The railroads of Java are a novelty in inconsequential idling, and they have so many surprises that are not in the schedules and the guide books that I became the less anxious about my ship—there are other ships—and forgave the posters of Batavia. Javanese trains should not be hurried. That would spoil their sauntering. I began to regret there were other islands of Indonesia to which I was bound. In the midst of huts and foliage which pretended to be real the train would come to a standstill. What was the name of this village which no one applauded? The old sport of hunting for the name of a strange railway station acquired a new zest; but as a rule I could find only the Malay word for a famous soap. To add to my bewilderment everybody there was looking at my train, which clearly was the real event. We had an audience of people so decorative that they must have been attired in our honor. A diminutive brown lady in a yellow wrapper, with elaborate combs in her hair, held up to my window a tray with fruit, chocolate, and less well authenticated sweetmeats, and a small selection of the novels of Miss Dell; and by her dawdling smile I judged that she had sold Miss Dell’s romances to Englishmen before ever my train was there.

CHAPTER XIV

The moist heat of Java’s plains and seaports, even when the interest of a place is just a little more remarkable than the temperature, soon turns one to thoughts of escape, in the bare hope that Java somewhere in its garden has a bower which has not the peculiar virtue of a vapor bath. “Why, if you go to Garut,” I was told in a voice which suggested a wonder that I was not required to believe without Thomas’s proof, “you will want a blanket at night!”
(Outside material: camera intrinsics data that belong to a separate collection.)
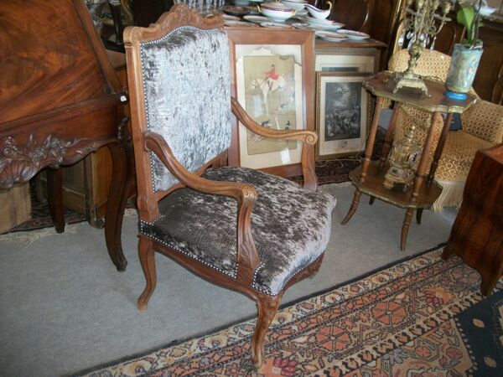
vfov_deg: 44.2
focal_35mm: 32
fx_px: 465
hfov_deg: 56.8
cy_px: 188
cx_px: 252
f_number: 2.9
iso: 160
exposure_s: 1/30
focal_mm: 5.7
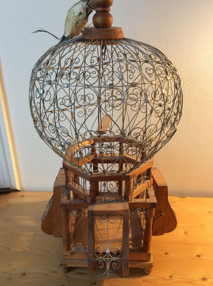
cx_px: 106
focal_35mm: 32
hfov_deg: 44.1
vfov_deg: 56.9
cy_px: 143
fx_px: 263
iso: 160
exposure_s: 1/25
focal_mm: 3.3
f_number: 2.4
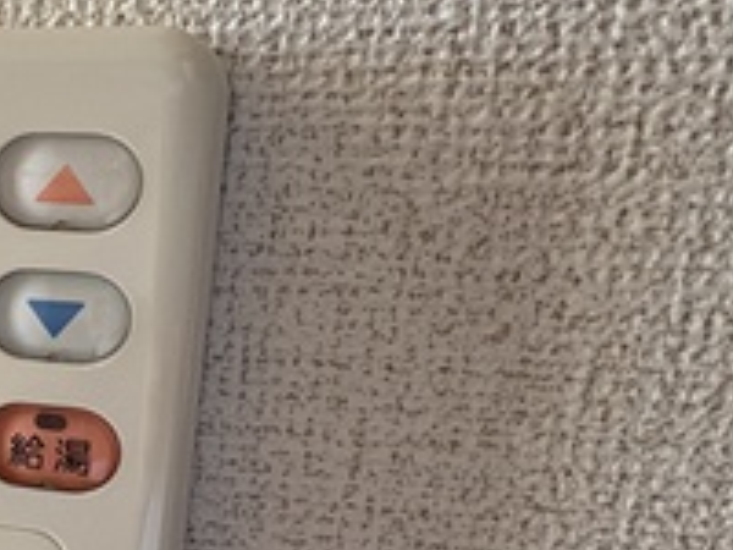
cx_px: -114
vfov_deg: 29.2
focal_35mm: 49
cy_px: 409
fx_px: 1038
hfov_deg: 33.0
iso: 320
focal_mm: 2.22
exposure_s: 1/60
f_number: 2.2
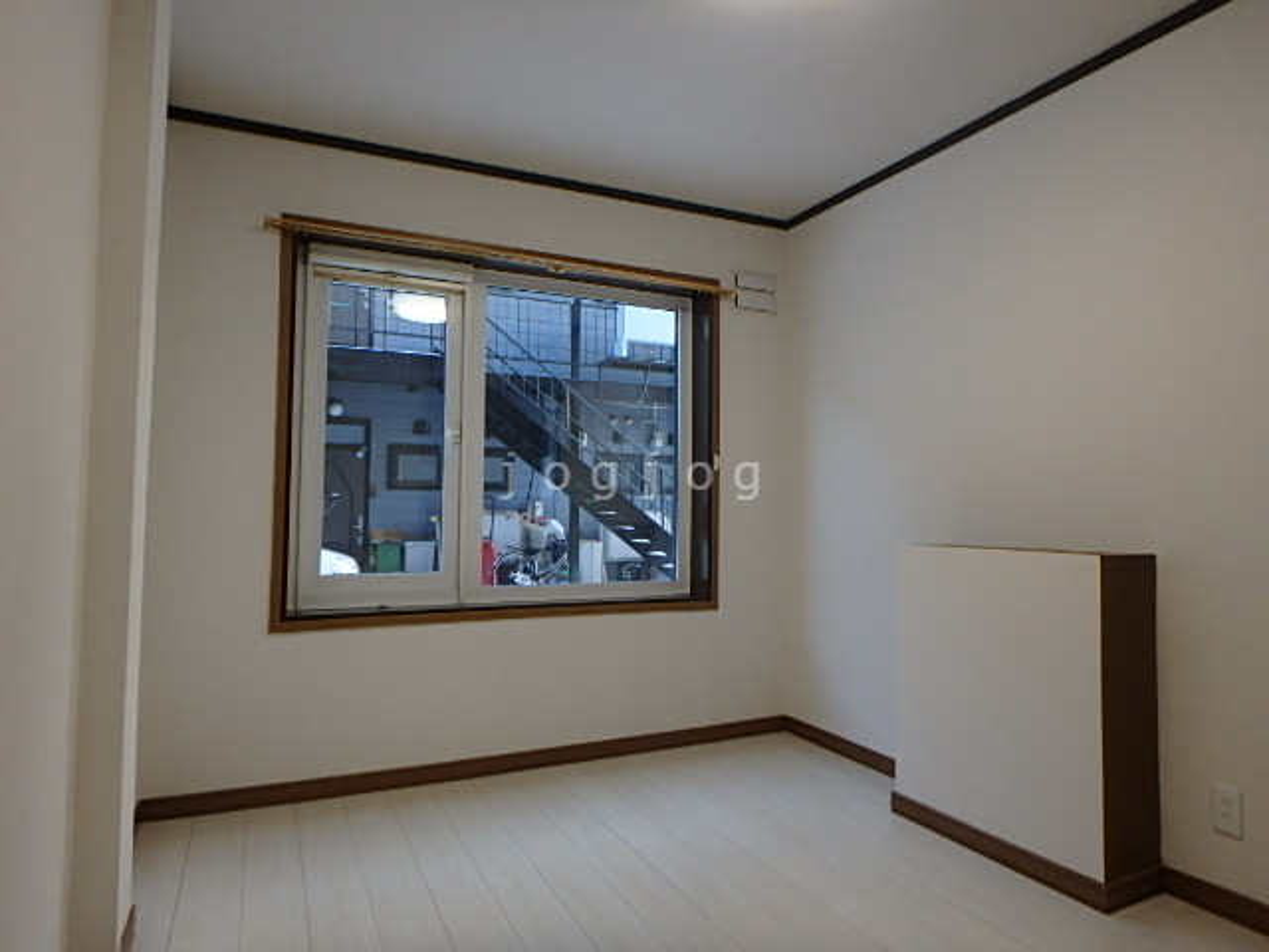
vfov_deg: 63.4
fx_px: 770
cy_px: 476
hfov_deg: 79.0
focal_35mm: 21
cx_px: 634
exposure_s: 1/50
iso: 200
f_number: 3.5
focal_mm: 3.7
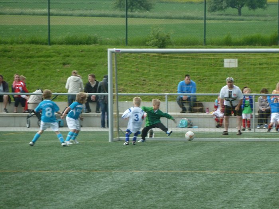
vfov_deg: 5.0
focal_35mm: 300
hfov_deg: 6.6
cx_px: 140
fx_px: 2418
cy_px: 104
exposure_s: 1/250
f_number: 4.9
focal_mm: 49.2
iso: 250
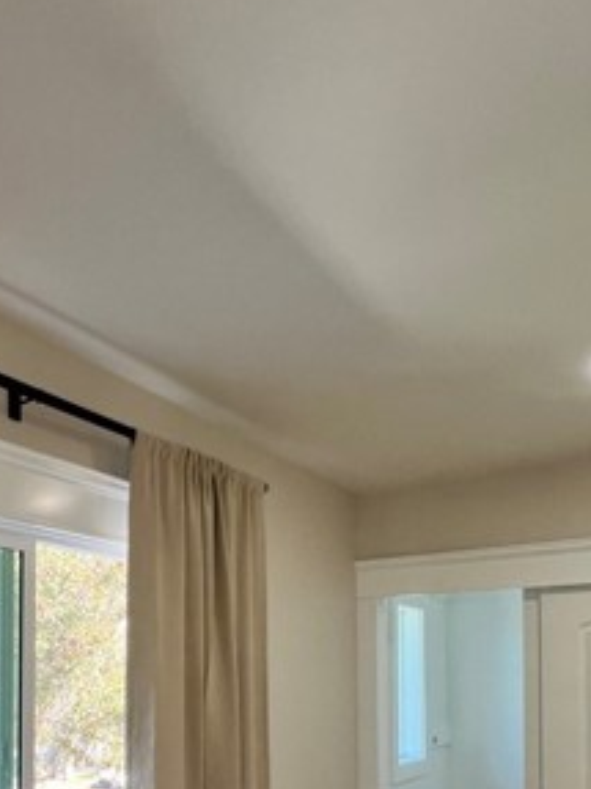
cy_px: 660
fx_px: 661
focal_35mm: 29
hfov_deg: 45.6
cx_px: 113
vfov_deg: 56.0
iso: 64
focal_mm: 1.57
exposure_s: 1/120
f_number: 1.8
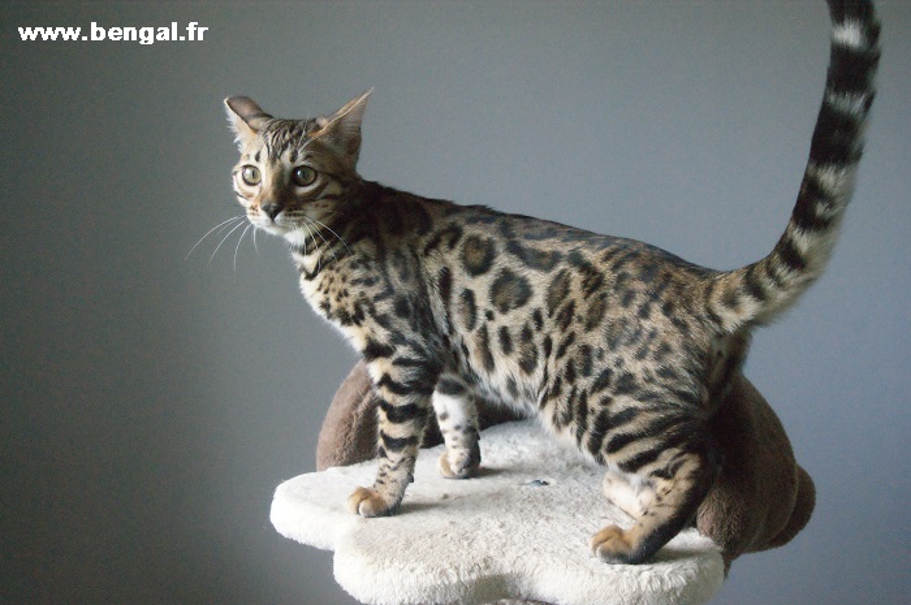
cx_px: 456
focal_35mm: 42
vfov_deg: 31.8
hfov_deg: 46.4
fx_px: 1062
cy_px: 302
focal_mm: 28
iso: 3200
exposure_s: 1/250
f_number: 7.1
I had never heard of Garut, but one place is as good as another to a traveler who is rewarded by whatever he can get. I found Garut in the mountains of central Java, somewhere behind Tjilatjap. There was no trouble in finding it. Everybody seemed to know it. But I shall remember Garut as I remember Sfax, Taormina, Chartres, Tlemçen, and other odd corners of the earth, some without even a name on the map, where we arrived by chance and disconsolate, and from which we departed with something in our memory, forgotten till then, that had been lighted briefly by what may have been a ray of moonshine. Can such an experience be communicated? But how shall a man define his faith?

Yet there Garut is—or there it was, for I am not going to assert the existence of any spot on earth that was, for all I know, revealed to me briefly by lunar means—there Garut is for me at least, high on a ridge above a confusion of tracks through rice and tobacco plantations. The bearings of the place as I saw it can be only vague, and are probably wrong. The women of its campongs cast down their eyes as you approach, the children run into their huts, and the men raise their big hats of grass politely. It is secluded within ranges of dark peaks, but its own fields are bright and have the warm smell of new earth. From a grove of bamboos which fringes the highest ledge of a vast amphitheater terraced with steps of rice you look out into space and down to an inclosed plain. The plain is remote enough to be the ceremonious setting for the drama of a greater race of beings; men would be insignificant there. But the stage is empty; only the cicadas and frogs fill that immense arena with their songs just before the day goes. The ridge of the opposite side of the theater dissolves in rainstorms and is reformed momentarily by lightning.